Las orquestas argentinas
“El jugador de voley no es un solista, es el miembro de una orquesta. Cuando un jugador empieza a pensar ‘soy especial’, ese jugador está acabado”
Bernardo de Rezende, entrenador de Brasil
Días antes de que Las Leonas rugieran ante Alemania, de que el voley diera el golpe ante Italia o de que Scola se fuera aplaudido por el mundo entero tras su quinto Juego Olímpico (un oro, un bronce y tres diplomas olímpicos), apareció en Twitter un análisis de los deportes de equipo en Tokio 2020: Argentina figuraba 7° en la lista de las delegaciones que más deportes en conjunto llevaron a Japón, y 5° en la lista de países que más deportes clasificaron en las ramas femenina y masculina.
La estadística fue desarrollada con un criterio que algunos podrían discutir, al incluir lo que desde el sentido común llamamos deportes de equipo pero no otros: ¿no se practican en equipo el dobles de tenis, el beach volley, varias categorías de la vela, los relevos de atletismo y natación, el tenis de mesa, etc.? Qué constituye un deporte de equipo no es tan sencillo de determinar y depende de las tradiciones de cada país… pero todos sabemos a qué nos referimos: en esos deportes, en básquet, en fútbol, en rugby, en hockey, en voley, en handball, Argentina es potencia, es top ten, mientras que el mismo ranking, en cualquier deporte individual, tendría a Argentina bien lejos del top 50. Ese deporte en conjunto, que no luce en el medallero (los deportes individuales, esos que no andan tan bien aquí, son los que más preseas otorgan) es el que le ha dado a Argentina sus dos medallas olímpicas al momento, dos diplomas olímpicos y una chance de medalla más. ¿Cómo es posible este divorcio, esta grieta entre el nivel del deporte individual y por equipos en Argentina? Los argumentos son numerosos, a veces contradictorios, a veces más convincentes que otras, pero en el corazón del asunto late una clave: los clubes de barrio.

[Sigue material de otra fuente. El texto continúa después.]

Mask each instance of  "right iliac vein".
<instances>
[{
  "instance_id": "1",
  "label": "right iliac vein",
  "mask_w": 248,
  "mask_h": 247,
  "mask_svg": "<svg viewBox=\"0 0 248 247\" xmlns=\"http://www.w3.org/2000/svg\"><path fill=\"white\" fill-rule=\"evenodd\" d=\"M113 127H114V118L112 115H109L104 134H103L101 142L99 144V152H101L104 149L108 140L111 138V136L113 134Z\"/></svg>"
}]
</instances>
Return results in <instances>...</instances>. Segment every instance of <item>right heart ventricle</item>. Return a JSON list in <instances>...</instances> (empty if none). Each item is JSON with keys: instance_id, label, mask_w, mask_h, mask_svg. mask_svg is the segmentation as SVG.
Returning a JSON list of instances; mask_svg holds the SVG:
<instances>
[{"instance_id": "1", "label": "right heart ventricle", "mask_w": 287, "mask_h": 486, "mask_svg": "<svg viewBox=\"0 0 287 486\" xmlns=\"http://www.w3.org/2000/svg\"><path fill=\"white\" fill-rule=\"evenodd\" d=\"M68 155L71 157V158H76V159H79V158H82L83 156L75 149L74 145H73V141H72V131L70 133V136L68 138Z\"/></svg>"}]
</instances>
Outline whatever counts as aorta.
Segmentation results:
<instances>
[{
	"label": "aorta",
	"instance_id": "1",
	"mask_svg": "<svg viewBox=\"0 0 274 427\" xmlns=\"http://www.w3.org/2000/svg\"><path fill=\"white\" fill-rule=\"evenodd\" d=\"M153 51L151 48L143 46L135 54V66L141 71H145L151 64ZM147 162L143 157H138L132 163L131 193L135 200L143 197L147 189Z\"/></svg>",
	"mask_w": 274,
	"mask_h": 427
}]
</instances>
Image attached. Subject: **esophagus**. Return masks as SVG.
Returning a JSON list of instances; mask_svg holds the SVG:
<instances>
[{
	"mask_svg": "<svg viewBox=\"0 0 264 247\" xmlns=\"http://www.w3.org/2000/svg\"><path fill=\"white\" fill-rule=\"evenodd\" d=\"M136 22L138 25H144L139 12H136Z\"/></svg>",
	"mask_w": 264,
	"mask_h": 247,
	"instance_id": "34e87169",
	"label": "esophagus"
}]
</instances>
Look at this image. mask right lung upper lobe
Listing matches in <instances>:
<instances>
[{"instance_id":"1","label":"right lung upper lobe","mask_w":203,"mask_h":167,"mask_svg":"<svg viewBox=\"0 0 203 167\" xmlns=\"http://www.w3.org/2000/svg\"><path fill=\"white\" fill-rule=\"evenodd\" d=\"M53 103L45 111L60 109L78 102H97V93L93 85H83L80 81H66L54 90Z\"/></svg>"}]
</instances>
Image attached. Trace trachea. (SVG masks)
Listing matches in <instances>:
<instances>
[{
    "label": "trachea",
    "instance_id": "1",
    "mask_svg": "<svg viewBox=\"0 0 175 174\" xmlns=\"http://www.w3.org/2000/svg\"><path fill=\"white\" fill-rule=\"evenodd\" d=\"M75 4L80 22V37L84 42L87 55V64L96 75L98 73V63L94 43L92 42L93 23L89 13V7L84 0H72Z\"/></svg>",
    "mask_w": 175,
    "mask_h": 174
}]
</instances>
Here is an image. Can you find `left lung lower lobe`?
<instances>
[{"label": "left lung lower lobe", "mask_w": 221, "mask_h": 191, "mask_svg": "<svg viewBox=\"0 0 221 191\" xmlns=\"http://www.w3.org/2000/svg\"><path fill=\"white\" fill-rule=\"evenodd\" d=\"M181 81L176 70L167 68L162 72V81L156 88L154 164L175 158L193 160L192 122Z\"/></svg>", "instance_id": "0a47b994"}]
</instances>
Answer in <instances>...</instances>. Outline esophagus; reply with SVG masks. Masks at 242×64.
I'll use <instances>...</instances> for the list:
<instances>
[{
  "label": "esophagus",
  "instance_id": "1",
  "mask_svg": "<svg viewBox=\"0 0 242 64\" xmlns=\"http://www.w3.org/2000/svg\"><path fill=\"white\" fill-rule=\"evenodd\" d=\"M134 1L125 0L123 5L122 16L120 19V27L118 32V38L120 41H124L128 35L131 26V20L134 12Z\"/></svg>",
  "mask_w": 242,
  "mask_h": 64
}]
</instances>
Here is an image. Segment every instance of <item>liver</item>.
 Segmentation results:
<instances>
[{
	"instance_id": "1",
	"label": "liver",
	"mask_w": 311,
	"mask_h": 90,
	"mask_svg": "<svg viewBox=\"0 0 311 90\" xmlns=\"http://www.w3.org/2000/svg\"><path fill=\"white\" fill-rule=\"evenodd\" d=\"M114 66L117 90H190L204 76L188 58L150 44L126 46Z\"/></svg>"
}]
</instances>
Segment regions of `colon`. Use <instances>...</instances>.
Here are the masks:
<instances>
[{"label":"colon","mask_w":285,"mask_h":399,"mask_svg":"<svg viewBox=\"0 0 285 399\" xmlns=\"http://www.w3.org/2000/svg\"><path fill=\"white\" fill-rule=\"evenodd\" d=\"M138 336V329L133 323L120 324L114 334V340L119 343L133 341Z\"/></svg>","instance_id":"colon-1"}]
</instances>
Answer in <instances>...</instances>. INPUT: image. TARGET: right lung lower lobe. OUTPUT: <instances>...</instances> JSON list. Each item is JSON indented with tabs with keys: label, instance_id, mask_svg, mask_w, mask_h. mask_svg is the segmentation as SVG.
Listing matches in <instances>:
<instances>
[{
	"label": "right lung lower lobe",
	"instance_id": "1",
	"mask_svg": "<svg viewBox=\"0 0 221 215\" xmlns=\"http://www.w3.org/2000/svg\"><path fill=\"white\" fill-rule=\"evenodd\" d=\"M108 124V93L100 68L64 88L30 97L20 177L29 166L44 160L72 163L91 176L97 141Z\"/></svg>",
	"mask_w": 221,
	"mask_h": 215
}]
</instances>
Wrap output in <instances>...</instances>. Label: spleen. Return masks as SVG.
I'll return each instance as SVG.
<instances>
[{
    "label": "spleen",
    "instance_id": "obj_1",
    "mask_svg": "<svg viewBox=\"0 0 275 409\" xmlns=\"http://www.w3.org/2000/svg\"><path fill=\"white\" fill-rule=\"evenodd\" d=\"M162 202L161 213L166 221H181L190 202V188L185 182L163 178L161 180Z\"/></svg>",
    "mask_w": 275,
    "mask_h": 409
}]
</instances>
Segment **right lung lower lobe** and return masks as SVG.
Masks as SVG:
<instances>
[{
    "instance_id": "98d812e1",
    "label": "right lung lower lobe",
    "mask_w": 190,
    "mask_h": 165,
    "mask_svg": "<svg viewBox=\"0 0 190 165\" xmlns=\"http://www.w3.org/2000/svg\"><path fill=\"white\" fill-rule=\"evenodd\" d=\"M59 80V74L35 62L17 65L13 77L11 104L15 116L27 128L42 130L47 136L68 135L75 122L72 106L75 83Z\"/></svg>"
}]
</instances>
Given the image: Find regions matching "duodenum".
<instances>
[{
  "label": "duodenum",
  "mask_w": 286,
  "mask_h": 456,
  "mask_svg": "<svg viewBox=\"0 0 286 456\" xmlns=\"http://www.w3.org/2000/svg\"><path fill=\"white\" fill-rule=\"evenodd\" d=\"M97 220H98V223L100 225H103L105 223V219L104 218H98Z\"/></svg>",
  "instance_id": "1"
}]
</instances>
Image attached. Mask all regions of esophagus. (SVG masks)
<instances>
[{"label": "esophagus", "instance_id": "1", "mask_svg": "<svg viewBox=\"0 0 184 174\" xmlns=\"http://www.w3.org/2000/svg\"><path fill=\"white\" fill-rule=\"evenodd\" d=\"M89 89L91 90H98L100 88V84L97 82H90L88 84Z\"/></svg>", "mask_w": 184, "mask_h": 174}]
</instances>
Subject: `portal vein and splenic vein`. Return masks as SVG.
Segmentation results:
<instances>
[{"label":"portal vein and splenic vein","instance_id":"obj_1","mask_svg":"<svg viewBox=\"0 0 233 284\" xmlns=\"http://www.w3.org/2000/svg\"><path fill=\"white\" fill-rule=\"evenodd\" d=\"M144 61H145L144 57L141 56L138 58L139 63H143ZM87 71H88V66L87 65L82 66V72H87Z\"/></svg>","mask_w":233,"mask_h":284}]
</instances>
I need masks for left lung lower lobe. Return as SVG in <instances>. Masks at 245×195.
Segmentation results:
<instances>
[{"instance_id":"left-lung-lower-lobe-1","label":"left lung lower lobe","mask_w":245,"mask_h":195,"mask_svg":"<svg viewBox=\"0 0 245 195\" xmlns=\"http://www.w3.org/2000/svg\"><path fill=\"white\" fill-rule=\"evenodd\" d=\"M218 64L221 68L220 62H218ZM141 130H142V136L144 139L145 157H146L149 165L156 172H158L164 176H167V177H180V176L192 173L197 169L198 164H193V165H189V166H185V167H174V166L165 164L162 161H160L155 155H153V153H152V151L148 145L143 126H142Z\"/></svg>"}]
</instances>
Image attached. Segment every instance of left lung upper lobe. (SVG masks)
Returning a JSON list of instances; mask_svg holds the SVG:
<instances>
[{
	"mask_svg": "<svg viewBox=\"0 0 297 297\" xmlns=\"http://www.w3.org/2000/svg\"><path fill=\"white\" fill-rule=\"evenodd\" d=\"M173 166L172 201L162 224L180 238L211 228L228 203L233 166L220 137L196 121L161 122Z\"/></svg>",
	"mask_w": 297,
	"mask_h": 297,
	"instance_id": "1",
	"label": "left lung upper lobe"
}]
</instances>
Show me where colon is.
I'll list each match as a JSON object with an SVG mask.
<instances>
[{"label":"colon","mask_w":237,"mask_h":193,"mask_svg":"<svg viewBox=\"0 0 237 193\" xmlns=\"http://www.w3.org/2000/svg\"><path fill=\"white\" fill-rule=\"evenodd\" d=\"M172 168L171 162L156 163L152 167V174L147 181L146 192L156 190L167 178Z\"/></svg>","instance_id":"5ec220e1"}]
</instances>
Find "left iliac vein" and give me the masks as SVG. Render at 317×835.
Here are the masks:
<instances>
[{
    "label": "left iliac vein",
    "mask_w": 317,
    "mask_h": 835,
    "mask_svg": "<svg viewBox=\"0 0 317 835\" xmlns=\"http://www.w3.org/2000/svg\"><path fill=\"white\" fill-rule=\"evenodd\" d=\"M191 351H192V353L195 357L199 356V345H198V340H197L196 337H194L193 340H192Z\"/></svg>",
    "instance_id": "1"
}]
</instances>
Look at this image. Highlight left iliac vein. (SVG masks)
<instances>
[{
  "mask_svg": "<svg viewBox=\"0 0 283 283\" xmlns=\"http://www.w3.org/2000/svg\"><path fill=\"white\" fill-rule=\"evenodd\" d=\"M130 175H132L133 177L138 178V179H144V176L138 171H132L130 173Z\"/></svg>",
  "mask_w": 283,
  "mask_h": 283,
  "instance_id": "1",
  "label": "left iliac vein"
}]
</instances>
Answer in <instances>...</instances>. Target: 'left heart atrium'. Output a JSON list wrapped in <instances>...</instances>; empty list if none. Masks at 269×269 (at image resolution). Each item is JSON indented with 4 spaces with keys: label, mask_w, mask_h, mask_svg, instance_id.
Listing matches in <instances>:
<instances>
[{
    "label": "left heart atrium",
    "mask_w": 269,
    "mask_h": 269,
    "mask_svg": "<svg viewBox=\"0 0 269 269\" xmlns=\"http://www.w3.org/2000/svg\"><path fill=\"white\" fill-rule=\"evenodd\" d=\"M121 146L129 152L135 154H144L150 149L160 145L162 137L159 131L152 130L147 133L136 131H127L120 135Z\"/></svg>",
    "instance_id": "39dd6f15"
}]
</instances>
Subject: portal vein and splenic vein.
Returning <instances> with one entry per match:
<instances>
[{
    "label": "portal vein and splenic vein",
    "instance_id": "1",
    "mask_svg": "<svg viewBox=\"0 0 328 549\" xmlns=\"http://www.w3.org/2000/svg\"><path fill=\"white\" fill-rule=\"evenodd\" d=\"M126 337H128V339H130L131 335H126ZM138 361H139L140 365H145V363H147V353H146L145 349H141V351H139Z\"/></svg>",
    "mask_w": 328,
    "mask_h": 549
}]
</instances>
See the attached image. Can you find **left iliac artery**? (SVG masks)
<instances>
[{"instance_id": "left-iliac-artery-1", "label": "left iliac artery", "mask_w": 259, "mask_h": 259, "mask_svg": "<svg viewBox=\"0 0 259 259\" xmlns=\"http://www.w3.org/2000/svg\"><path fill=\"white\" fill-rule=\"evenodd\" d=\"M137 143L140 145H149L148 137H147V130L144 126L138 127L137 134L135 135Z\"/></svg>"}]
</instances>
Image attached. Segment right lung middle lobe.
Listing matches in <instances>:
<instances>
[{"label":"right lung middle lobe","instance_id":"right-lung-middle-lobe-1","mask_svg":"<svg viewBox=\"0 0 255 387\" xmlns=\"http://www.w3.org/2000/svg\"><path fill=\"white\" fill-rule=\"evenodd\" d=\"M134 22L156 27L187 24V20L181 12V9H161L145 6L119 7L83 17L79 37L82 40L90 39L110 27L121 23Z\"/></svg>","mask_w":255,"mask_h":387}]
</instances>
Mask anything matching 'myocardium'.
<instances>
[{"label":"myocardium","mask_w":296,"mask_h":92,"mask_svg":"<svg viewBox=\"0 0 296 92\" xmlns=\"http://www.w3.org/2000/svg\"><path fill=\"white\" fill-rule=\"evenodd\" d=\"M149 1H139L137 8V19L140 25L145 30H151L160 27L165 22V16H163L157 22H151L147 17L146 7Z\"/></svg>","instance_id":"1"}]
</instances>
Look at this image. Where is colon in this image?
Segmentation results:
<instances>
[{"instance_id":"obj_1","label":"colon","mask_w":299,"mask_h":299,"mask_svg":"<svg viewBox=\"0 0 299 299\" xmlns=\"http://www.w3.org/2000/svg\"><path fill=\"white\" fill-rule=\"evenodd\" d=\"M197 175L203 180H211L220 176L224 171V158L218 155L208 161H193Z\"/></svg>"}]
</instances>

Un fenómeno único del país: en casi ninguna parte del mundo existen clubes que funcionan como asociaciones civiles, clubes que son propiedad de sus socios, espacios que son mucho más que recintos de aprendizaje deportivo, que supieron ser los centros de la comunidad, el espacio donde la juventud jugaba y crecía. Y en ninguna parte hay, o hubo, tantos como aquí, uno cada cinco cuadras en las metropolis, aplicando parches y conteniendo pibes allí donde el Estado argentino, siempre en falta, no llegaba, incluyendo en el terreno del deporte, la formación física y la salud.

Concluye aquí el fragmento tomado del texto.